## WORK ITEM
Reproduce, from the line containing "Aménagement" to the last line of the material, every line exactly.

## PROVIDED MATERIAL

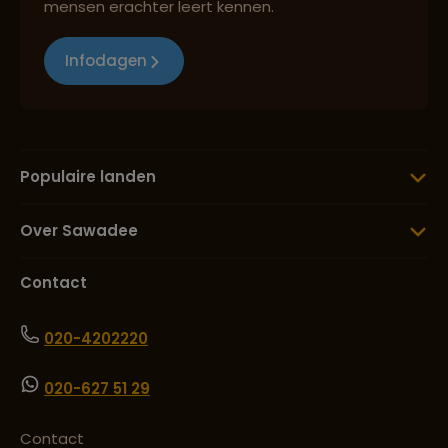
mensen erachter leert kennen.
Infodagen
Populaire landen
Over Sawadee
Contact
020-4202220
020-627 51 29
Contact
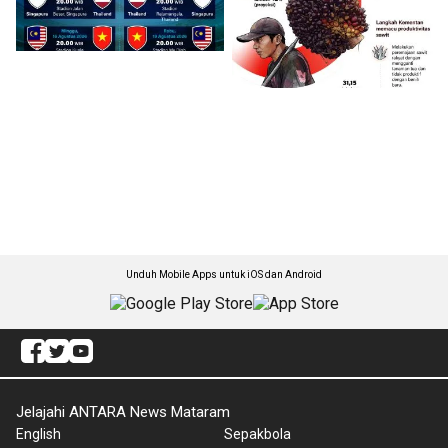
Unduh Mobile Apps untuk iOS dan Android
Jelajahi ANTARA News Mataram
English
Sepakbola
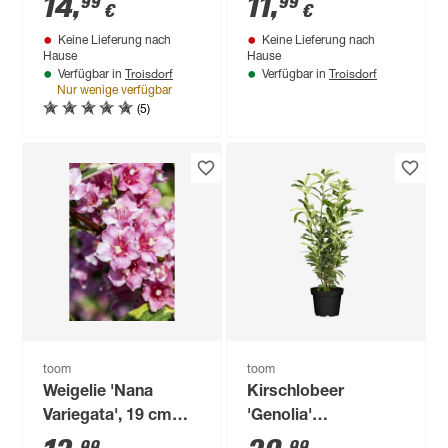
14
,
11
,
99
99
€
€
Keine Lieferung nach
Keine Lieferung nach
Hause
Hause
Troisdorf
Troisdorf
Verfügbar in
Verfügbar in
Nur wenige verfügbar
(5)
toom
toom
Weigelie 'Nana
Kirschlobeer
Variegata', 19 cm
'Genolia'
Topf
topfgewachsen, 28
99
99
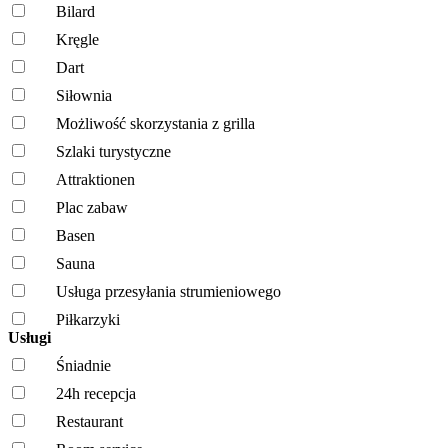
Bilard
Kręgle
Dart
Siłownia
Możliwość skorzystania z grilla
Szlaki turystyczne
Attraktionen
Plac zabaw
Basen
Sauna
Usługa przesyłania strumieniowego
Piłkarzyki
Usługi
Śniadnie
24h recepcja
Restaurant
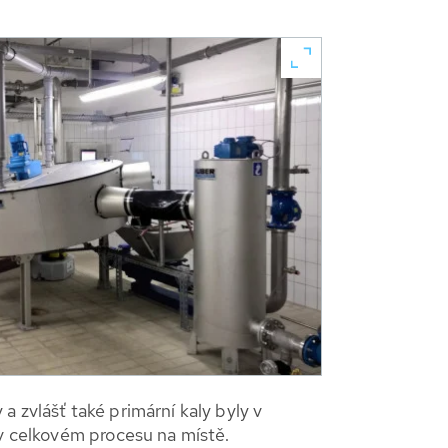
 zvlášť také primární kaly byly v
 v celkovém procesu na místě.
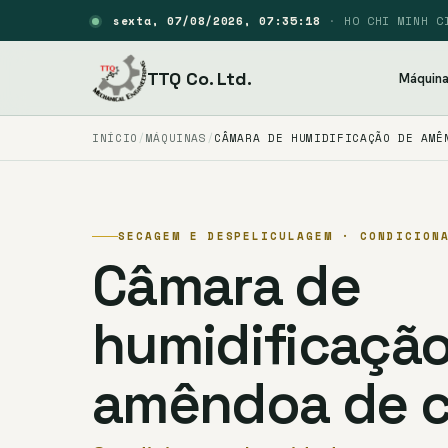
sexta, 07/08/2026, 07:35:18
·
HO CHI MINH C
TTQ Co. Ltd.
Máquin
INÍCIO
MÁQUINAS
CÂMARA DE HUMIDIFICAÇÃO DE AMÊ
SECAGEM E DESPELICULAGEM · CONDICION
Câmara de
humidificaçã
amêndoa de c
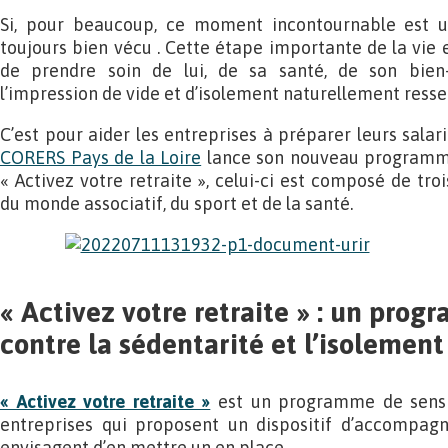
Si, pour beaucoup, ce moment incontournable est un
toujours bien vécu . Cette étape importante de la vie 
de prendre soin de lui, de sa santé, de son bien-
l’impression de vide et d’isolement naturellement ressen
C’est pour aider les entreprises à préparer leurs salari
CORERS Pays de la Loire
lance son nouveau programme 
« Activez votre retraite », celui-ci est composé de tro
du monde associatif, du sport et de la santé.
« Activez votre retraite » : un prog
contre la sédentarité et l’isolement
« Activez votre retraite »
est un programme de sensib
entreprises qui proposent un dispositif d’accompagn
envisagent d’en mettre un en place.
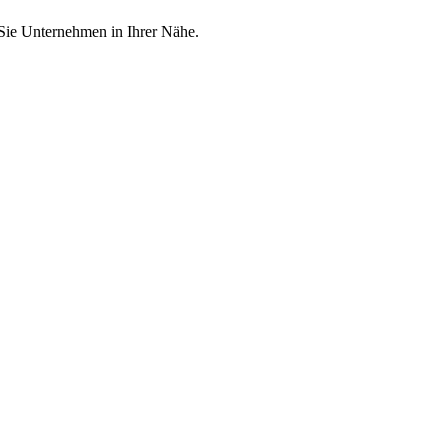
 Sie Unternehmen in Ihrer Nähe.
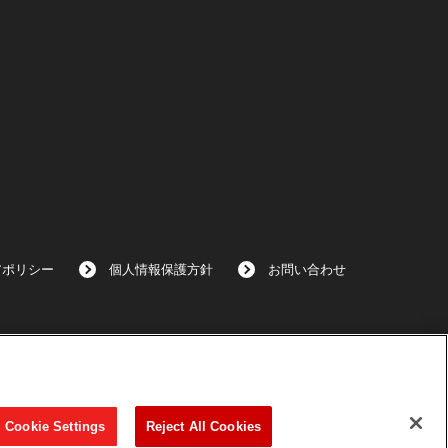
アポリシー
個人情報保護方針
お問い合わせ
Cookie Settings
Reject All Cookies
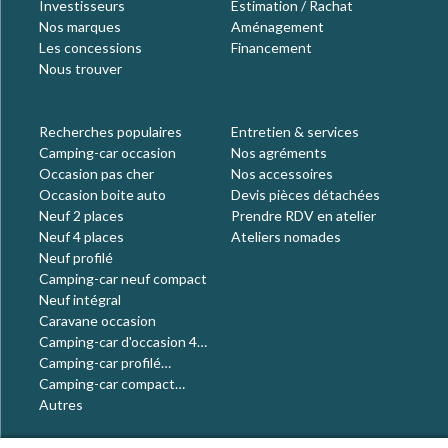
Investisseurs
Estimation / Rachat
Nos marques
Aménagement
Les concessions
Financement
Nous trouver
Recherches populaires
Entretien & services
Camping-car occasion
Nos agréments
Occasion pas cher
Nos accessoires
Occasion boite auto
Devis pièces détachées
Neuf 2 places
Prendre RDV en atelier
Neuf 4 places
Ateliers nomades
Neuf profilé
Camping-car neuf compact
Neuf intégral
Caravane occasion
Camping-car d'occasion 4
places
Camping-car profilé
occasion
Camping-car compact
occasion
Autres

## TASK SOLUTION
Aménagement
Les concessions
Financement
Nous trouver
Recherches populaires
Entretien & services
Camping-car occasion
Nos agréments
Occasion pas cher
Nos accessoires
Occasion boite auto
Devis pièces détachées
Neuf 2 places
Prendre RDV en atelier
Neuf 4 places
Ateliers nomades
Neuf profilé
Camping-car neuf compact
Neuf intégral
Caravane occasion
Camping-car d'occasion 4
places
Camping-car profilé
occasion
Camping-car compact
occasion
Autres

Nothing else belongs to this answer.